There were 1,698 households in Pinetop-Lakeside, of which 25.5% had children under the age of 18 living in them. Of all households, 48.5% were married-couple households, 21.1% were households with a male householder and no spouse or partner present, and 23.0% were households with a female householder and no spouse or partner present. About 29.0% of all households were made up of individuals and 15.2% had someone living alone who was 65 years of age or older.

There were 3,409 housing units, of which 50.2% were vacant. The homeowner vacancy rate was 3.4% and the rental vacancy rate was 13.7%.

Racial composition as of the 2020 census
| Race | Number | Percent |
|---|---|---|
| White | 3,042 | 75.5% |
| Black or African American | 20 | 0.5% |
| American Indian and Alaska Native | 374 | 9.3% |
| Asian | 51 | 1.3% |
| Native Hawaiian and Other Pacific Islander | 9 | 0.2% |
| Some other race | 152 | 3.8% |
| Two or more races | 382 | 9.5% |
| Hispanic or Latino (of any race) | 555 | 13.8% |

===2000 census===
At the 2000 census there were 3,582 people, 1,436 households, and 1,020 families in the town. The population density was 318.1 PD/sqmi. There were 2,750 housing units at an average density of 244.2 /sqmi. The racial makeup of the town was 89.2% White, 1.0% Black or African American, 2.3% Native American, 0.3% Asian, <0.1% Pacific Islander, 4.6% from other races, and 2.5% from two or more races. 11.4% of the population were Hispanic or Latino of any race.
Of the 1,436 households 30.4% had children under the age of 18 living with them, 58.7% were married couples living together, 8.1% had a female householder with no husband present, and 28.9% were non-families. 23.9% of households were one person and 8.5% were one person aged 65 or older. The average household size was 2.48 and the average family size was 2.92.

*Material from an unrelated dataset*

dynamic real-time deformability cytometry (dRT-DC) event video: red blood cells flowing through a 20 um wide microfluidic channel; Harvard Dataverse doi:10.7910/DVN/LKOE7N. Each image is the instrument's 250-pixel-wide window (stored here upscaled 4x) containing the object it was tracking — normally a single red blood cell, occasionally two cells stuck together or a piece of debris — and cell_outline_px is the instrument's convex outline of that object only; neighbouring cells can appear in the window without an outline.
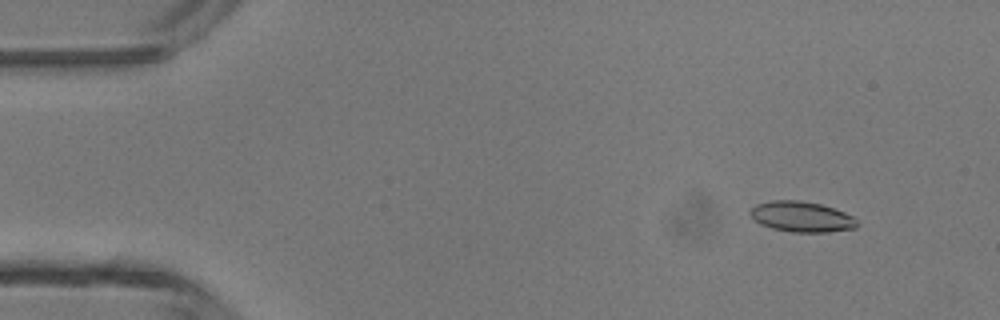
{"species": "common noctule bat (a hibernating species)", "species_latin": "Nyctalus noctula", "temperature_condition": "room temperature", "stored_images_in_passage": 48, "camera_frame_rate_fps": 3000, "um_per_image_px": 0.085, "animal": {"sex": "male", "body_mass_g": 13.3}, "frame": {"image": 1, "passage_image": 5, "time_ms": 1.333, "image_size_px": [1000, 320], "cell_outline_px": [[856, 228], [828, 232], [792, 232], [772, 228], [760, 224], [752, 220], [748, 212], [756, 204], [772, 200], [800, 200], [820, 204], [844, 212], [852, 216], [856, 220]], "centroid_in_image_um": [68.08, 18.42], "position_along_channel_um": 16.9, "area_um2": 19.02}}
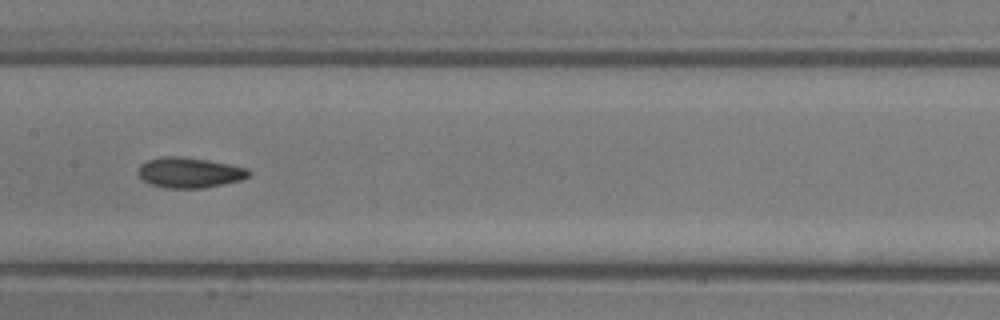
{"frame": {"image": 2, "passage_image": 24, "time_ms": 7.667, "image_size_px": [1000, 320], "cell_outline_px": [[252, 172], [248, 176], [240, 180], [204, 188], [164, 188], [148, 184], [140, 176], [140, 164], [148, 160], [164, 156], [180, 156], [208, 160], [248, 168]], "centroid_in_image_um": [16.11, 14.67], "position_along_channel_um": 191.3, "area_um2": 19.48}}
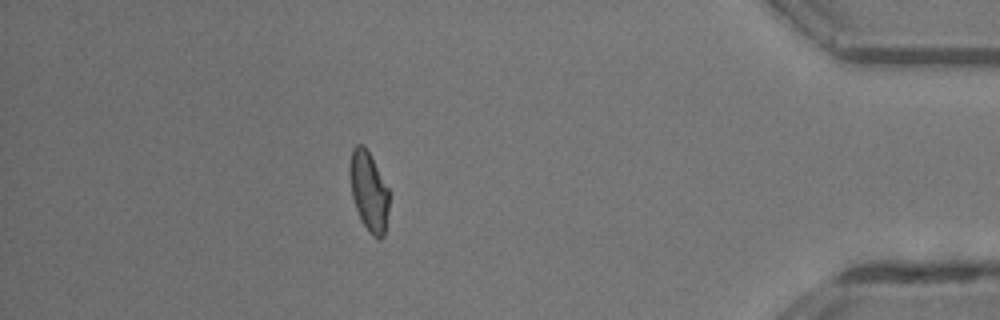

The age distribution was 25.5% under the age of 18, 5.5% from 18 to 24, 24.7% from 25 to 44, 29.5% from 45 to 64, and 14.8% 65 or older. The median age was 41 years. For every 100 females, there were 103.1 males. For every 100 females age 18 and over, there were 98.4 males.

The median household income was $36,706 and the median family income was $42,195. Males had a median income of $36,622 versus $23,594 for females. The per capita income for the town was $18,541. About 6.6% of families and 10.1% of the population were below the poverty line, including 10.6% of those under age 18 and 6.1% of those age 65 or over.
==Education==
The town is served by the Blue Ridge Unified School District.

Schools that serve the town include Blue Ridge Elementary School, Blue Ridge Middle School, Blue Ridge Junior High School, and Blue Ridge High School.